Yes I have read your paper.  It is a great resource. I am writing fractal software for smartphones, so often a math coprocessor isn't available. I like your stripes algorithm a lot and have implemented it actually.

[dbyrne]

Actually I've been meaning to add a link to your paper in the documentation for my code.  Thanks for reminding me to do that. 

[Duncan C]

I've been messing around with branching average colorings like the triangle inequality average and curvature estimation algorithms and have come to the conclusion that they are needlessly slow.

To illustrate my point, compare these two images:
TIA: http://picasaweb.google.com/lh/photo/5My1RMT1lDd-jVJKRD70kg?feat=directlink
My method: http://picasaweb.google.com/lh/photo/olaMlO_Hzb3ILaWF7vu2yQ?feat=directlink

Both of these images use the same color scheme, iteration count, bailout, interpolation technique, etc.
The only difference is the addend function I used.  The TIA image took almost 75% longer to generate!  I guess my question is, given that the end result is so similar, whats the advantage to using TIA?

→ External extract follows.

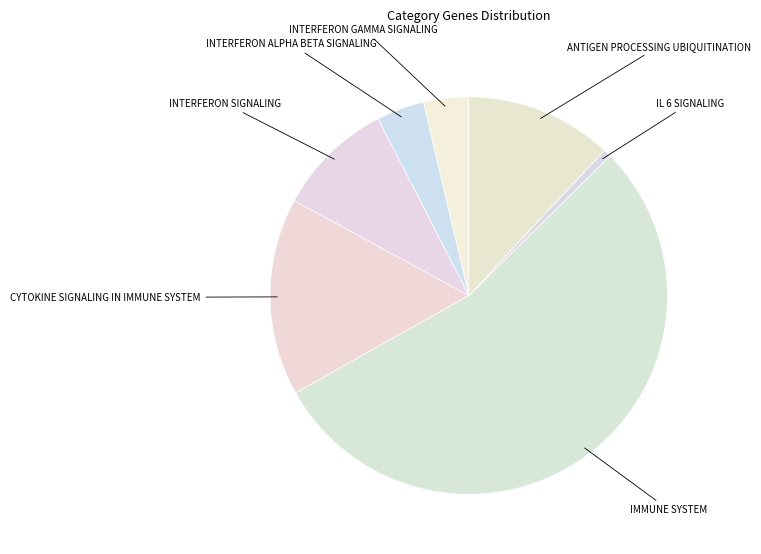

How many slices are in this pie chart?

7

For those interested here is the code for the two different addend functions:

double TIA() {     
  double z_mag = sqrt(tia_prev_x*tia_prev_x + tia_prev_y*tia_prev_y);
  double c_mag =  c_mag = sqrt(P*P + Q*Q);
  double mn = z_mag - c_mag;
  mn = sqrt(mn*mn);
  double Mn = z_mag + c_mag;
  double num = sqrt(x*x + y*y) - mn;
  double den = Mn - mn;
  return num/den;
}

double myMethod() {
  return minVal(abs(y/x),2);
}

Thanks for posting this. I've been trying to find info on how to implement TIA coloring. Can you explain a little more, though?


Do you calculate the TIA (or "my method") value at the iteration when a point steps outside the bailout circle? That yields a floating-point value. What do you do with that value?

Are the x and y values the real/imaginary coordinates of the Zn value?